Items from a data source:
◆ ◆ ◆

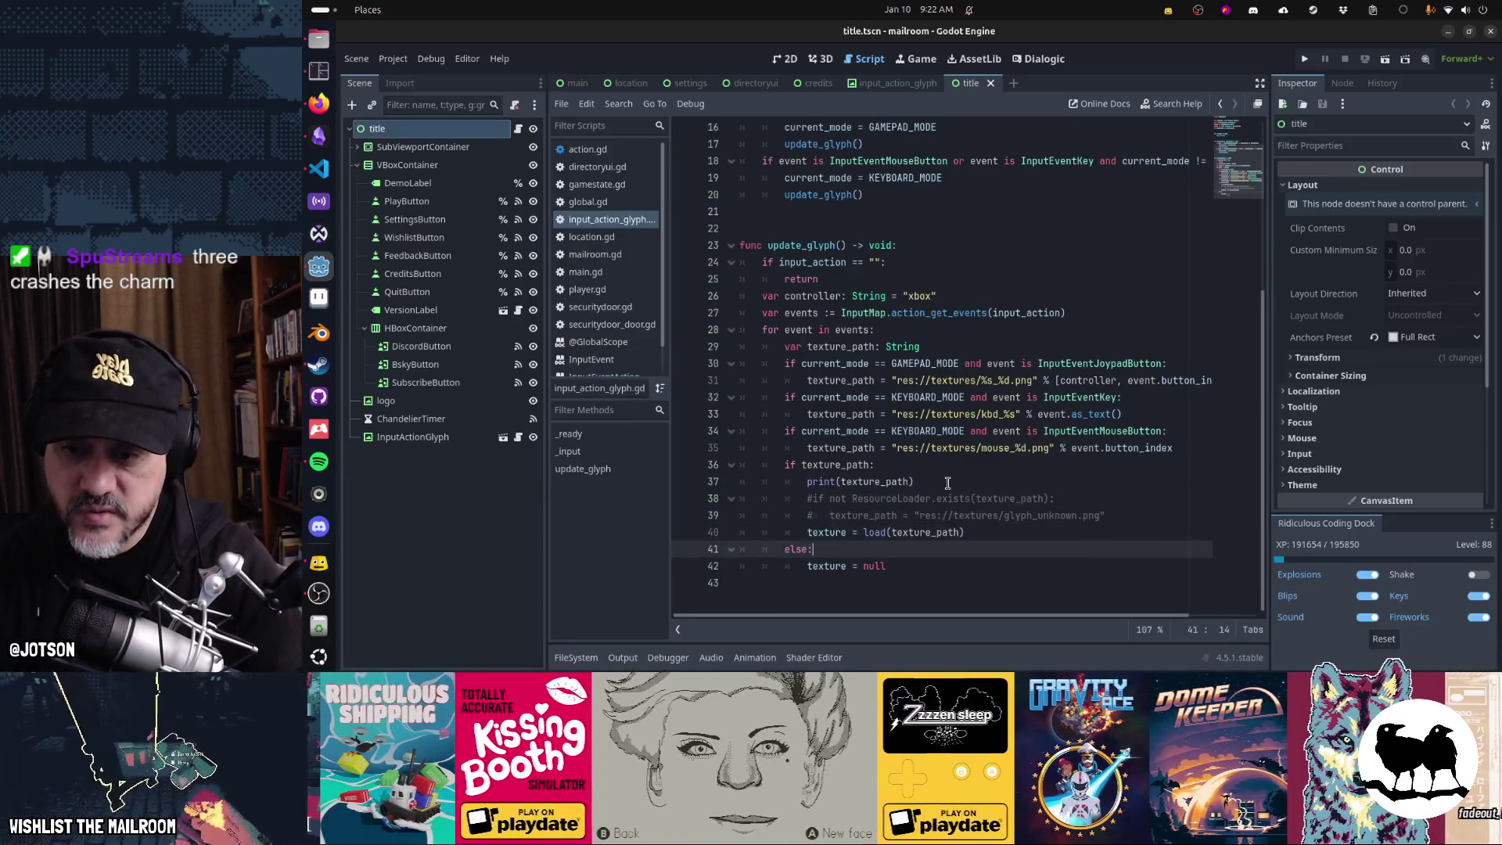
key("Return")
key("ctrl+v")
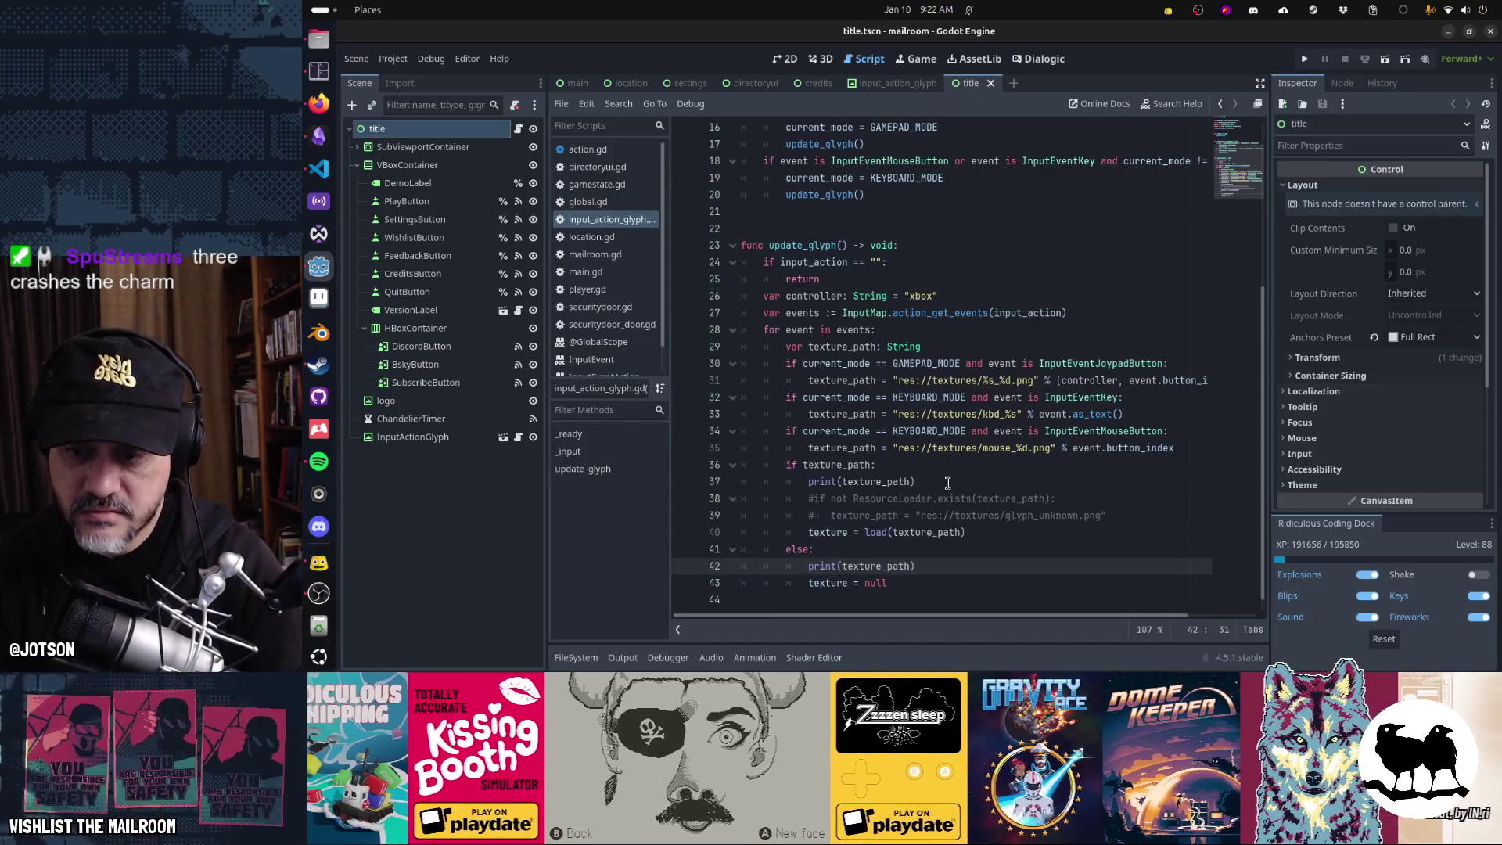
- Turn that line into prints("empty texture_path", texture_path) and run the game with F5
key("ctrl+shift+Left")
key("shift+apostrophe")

◆ ◆ ◆

Task objective:
Search the entries for the string "shift" and collect each line that has it.

Expected answer:
key("ctrl+shift+Left")
key("shift+apostrophe")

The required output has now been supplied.